:: DATA TO USE ::
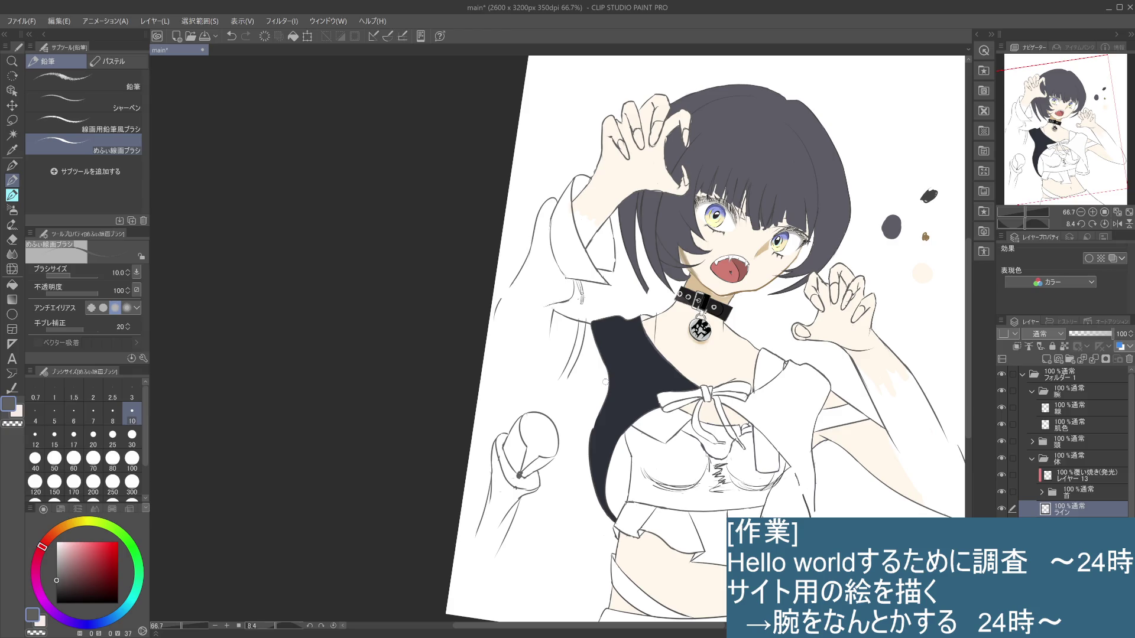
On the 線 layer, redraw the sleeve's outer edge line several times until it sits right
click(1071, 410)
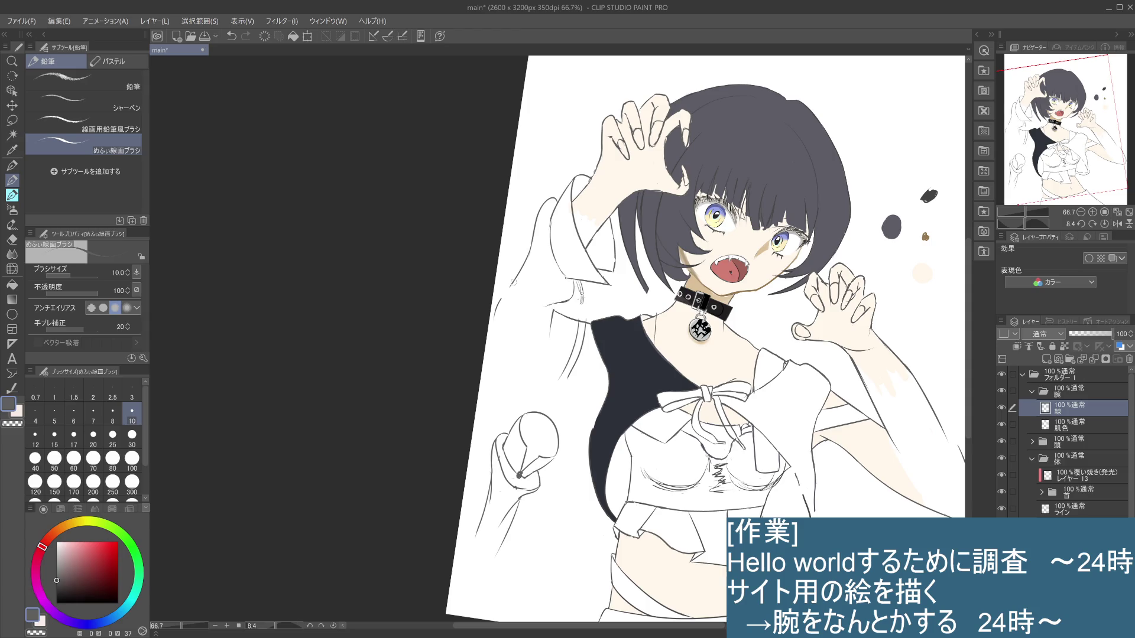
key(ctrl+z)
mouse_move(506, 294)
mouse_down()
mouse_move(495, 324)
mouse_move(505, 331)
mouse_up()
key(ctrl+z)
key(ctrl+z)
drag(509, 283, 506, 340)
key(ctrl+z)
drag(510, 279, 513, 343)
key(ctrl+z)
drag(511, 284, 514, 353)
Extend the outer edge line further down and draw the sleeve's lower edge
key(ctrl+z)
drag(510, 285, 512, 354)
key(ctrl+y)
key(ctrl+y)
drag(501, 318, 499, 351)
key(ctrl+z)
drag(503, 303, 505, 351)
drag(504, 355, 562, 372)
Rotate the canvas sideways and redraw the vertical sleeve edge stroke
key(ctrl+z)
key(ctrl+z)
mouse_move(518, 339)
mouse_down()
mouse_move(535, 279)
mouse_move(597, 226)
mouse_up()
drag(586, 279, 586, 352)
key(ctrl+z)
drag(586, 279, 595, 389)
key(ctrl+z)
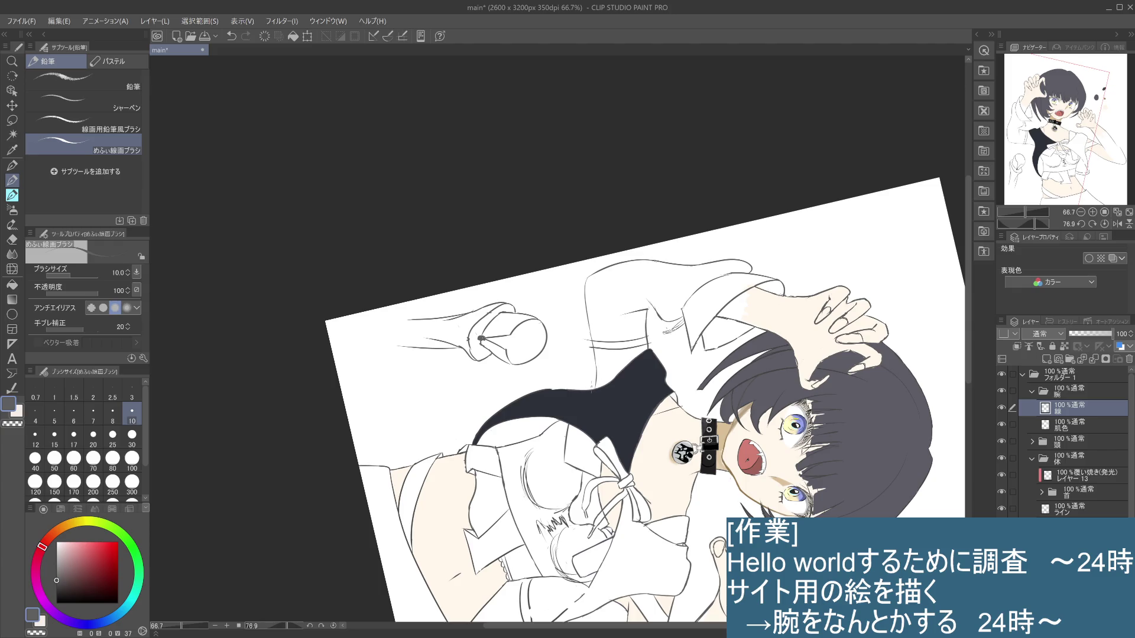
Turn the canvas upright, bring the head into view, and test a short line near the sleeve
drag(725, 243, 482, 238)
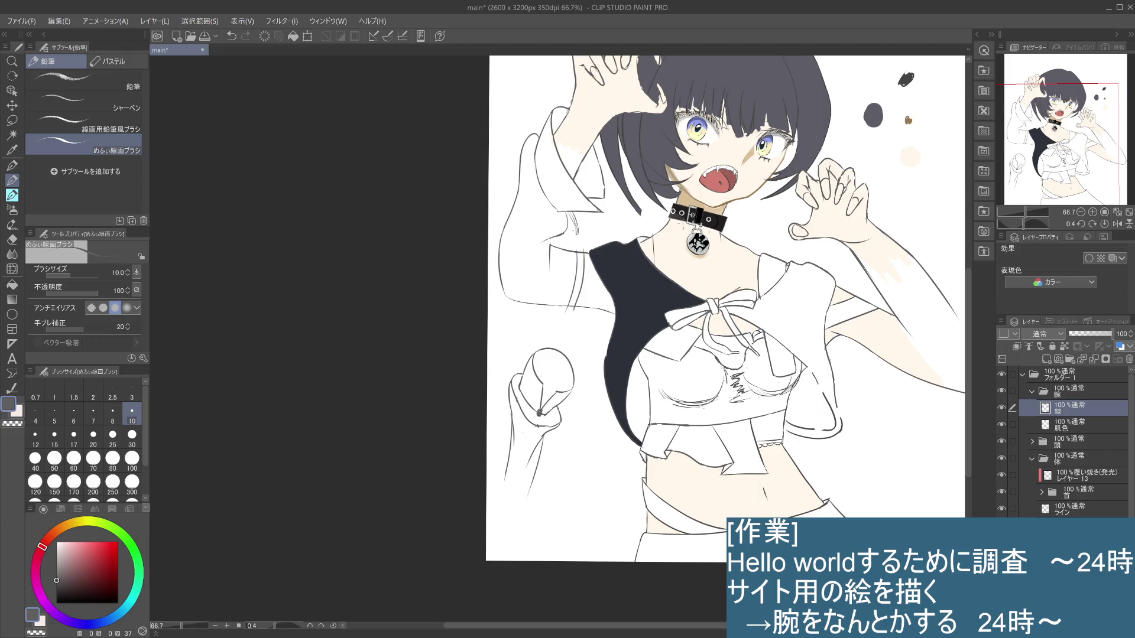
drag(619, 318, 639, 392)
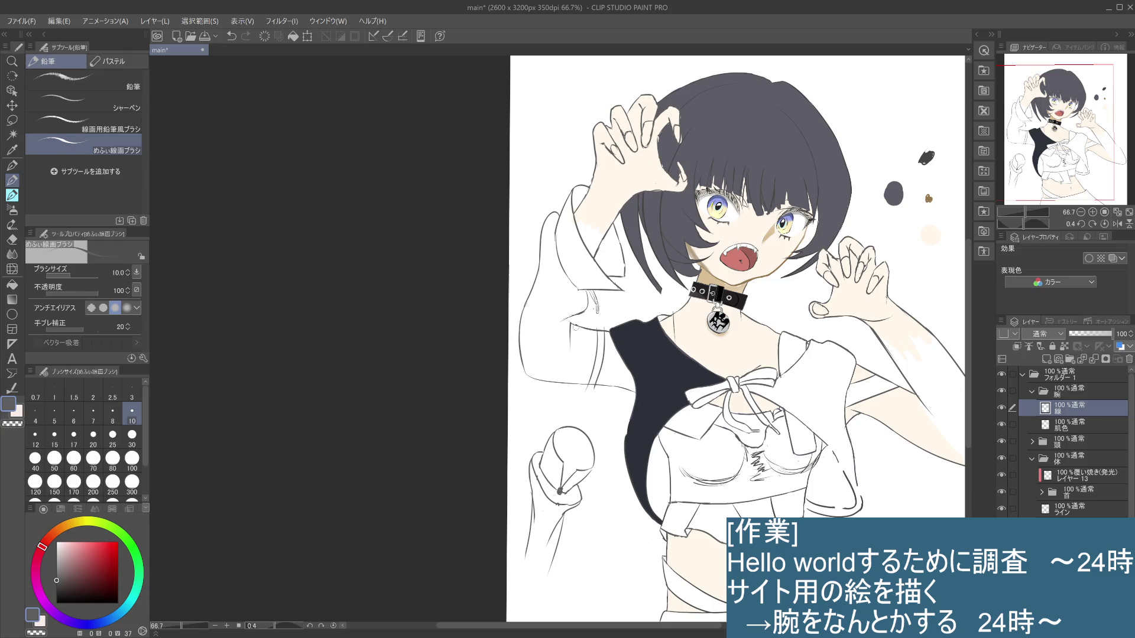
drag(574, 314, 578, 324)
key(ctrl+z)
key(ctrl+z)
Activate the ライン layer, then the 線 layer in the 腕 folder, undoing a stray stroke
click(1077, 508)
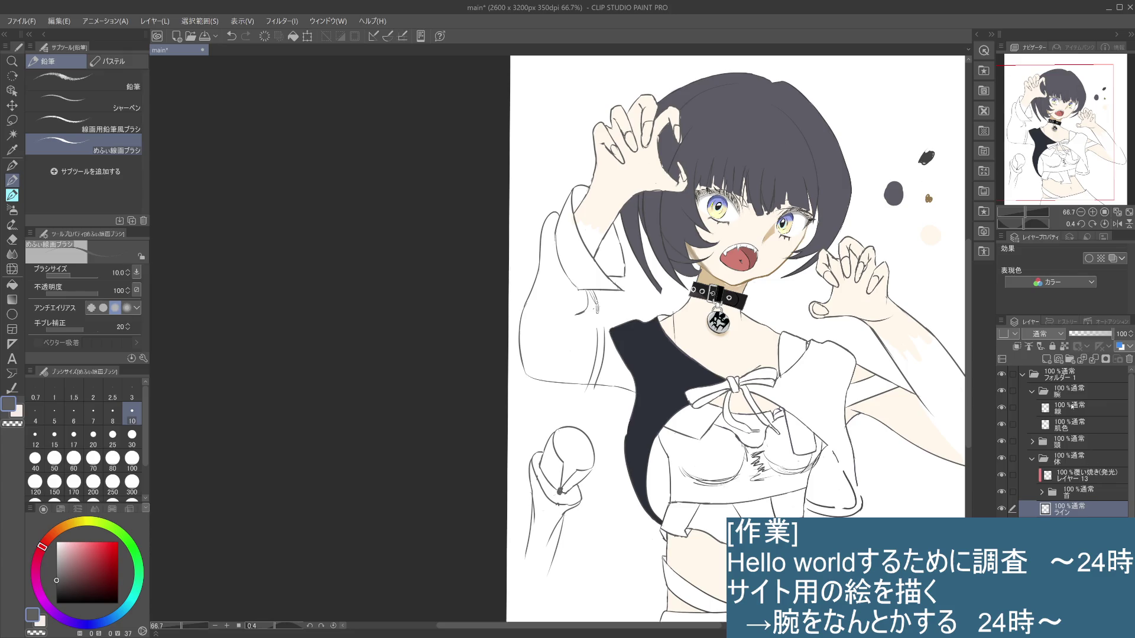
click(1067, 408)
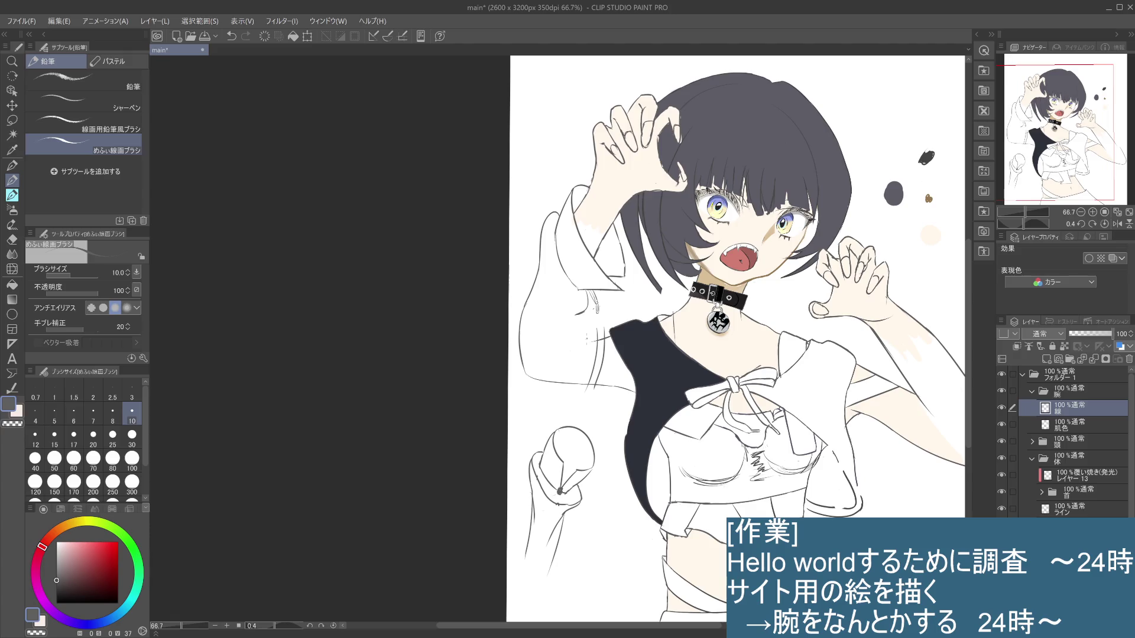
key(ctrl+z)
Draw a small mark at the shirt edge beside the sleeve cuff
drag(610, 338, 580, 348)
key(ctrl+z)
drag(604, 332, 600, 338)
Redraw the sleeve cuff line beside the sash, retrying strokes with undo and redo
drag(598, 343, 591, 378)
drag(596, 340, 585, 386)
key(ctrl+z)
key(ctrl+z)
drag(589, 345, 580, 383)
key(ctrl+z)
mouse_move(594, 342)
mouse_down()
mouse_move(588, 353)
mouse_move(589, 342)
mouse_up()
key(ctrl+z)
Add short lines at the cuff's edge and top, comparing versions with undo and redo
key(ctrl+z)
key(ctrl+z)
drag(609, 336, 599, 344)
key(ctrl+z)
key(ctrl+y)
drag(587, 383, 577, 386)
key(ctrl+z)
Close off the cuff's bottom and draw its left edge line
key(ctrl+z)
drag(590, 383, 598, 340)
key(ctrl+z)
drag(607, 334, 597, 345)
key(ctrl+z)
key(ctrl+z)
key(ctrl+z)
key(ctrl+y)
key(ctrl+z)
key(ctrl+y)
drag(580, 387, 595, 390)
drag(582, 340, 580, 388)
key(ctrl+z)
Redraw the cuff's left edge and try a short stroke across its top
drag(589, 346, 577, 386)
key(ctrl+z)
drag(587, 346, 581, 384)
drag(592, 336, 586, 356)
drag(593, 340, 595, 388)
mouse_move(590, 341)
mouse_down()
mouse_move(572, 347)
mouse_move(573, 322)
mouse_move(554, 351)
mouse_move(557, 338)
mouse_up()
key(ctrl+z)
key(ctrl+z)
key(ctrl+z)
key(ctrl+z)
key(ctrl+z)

:: WORK ITEM ::
Only lines with the word "left" are wanted; pull each of them from the records.

:: RESULT FOR THIS TASK ::
Close off the cuff's bottom and draw its left edge line
Redraw the cuff's left edge and try a short stroke across its top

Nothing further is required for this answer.